Data items
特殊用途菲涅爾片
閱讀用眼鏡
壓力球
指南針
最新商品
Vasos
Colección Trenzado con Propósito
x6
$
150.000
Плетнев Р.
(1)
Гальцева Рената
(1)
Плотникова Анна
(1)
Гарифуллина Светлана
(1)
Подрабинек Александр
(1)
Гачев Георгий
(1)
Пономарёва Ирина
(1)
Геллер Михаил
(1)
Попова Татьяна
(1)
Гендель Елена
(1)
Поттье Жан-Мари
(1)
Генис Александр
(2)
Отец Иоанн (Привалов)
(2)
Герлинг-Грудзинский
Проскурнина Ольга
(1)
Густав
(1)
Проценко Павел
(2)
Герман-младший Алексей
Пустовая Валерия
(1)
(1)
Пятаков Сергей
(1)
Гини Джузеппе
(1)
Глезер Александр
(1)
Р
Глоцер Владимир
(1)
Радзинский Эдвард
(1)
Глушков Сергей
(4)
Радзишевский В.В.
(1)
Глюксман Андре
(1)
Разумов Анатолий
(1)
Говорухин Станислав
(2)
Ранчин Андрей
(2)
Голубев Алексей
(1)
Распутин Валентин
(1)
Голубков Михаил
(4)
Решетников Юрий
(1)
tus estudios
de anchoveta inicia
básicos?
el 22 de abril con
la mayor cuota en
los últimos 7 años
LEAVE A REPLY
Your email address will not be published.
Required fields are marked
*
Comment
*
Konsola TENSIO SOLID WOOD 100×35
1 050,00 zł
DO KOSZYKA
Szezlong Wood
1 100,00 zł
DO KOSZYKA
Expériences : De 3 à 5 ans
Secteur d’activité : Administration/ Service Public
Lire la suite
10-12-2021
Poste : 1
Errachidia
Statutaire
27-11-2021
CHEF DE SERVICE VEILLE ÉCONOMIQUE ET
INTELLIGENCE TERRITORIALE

Aim of the task
Print out the records exactly as they were entered.

Final answer
特殊用途菲涅爾片
閱讀用眼鏡
壓力球
指南針
最新商品
Vasos
Colección Trenzado con Propósito
x6
$
150.000
Плетнев Р.
(1)
Гальцева Рената
(1)
Плотникова Анна
(1)
Гарифуллина Светлана
(1)
Подрабинек Александр
(1)
Гачев Георгий
(1)
Пономарёва Ирина
(1)
Геллер Михаил
(1)
Попова Татьяна
(1)
Гендель Елена
(1)
Поттье Жан-Мари
(1)
Генис Александр
(2)
Отец Иоанн (Привалов)
(2)
Герлинг-Грудзинский
Проскурнина Ольга
(1)
Густав
(1)
Проценко Павел
(2)
Герман-младший Алексей
Пустовая Валерия
(1)
(1)
Пятаков Сергей
(1)
Гини Джузеппе
(1)
Глезер Александр
(1)
Р
Глоцер Владимир
(1)
Радзинский Эдвард
(1)
Глушков Сергей
(4)
Радзишевский В.В.
(1)
Глюксман Андре
(1)
Разумов Анатолий
(1)
Говорухин Станислав
(2)
Ранчин Андрей
(2)
Голубев Алексей
(1)
Распутин Валентин
(1)
Голубков Михаил
(4)
Решетников Юрий
(1)
tus estudios
de anchoveta inicia
básicos?
el 22 de abril con
la mayor cuota en
los últimos 7 años
LEAVE A REPLY
Your email address will not be published.
Required fields are marked
*
Comment
*
Konsola TENSIO SOLID WOOD 100×35
1 050,00 zł
DO KOSZYKA
Szezlong Wood
1 100,00 zł
DO KOSZYKA
Expériences : De 3 à 5 ans
Secteur d’activité : Administration/ Service Public
Lire la suite
10-12-2021
Poste : 1
Errachidia
Statutaire
27-11-2021
CHEF DE SERVICE VEILLE ÉCONOMIQUE ET
INTELLIGENCE TERRITORIALE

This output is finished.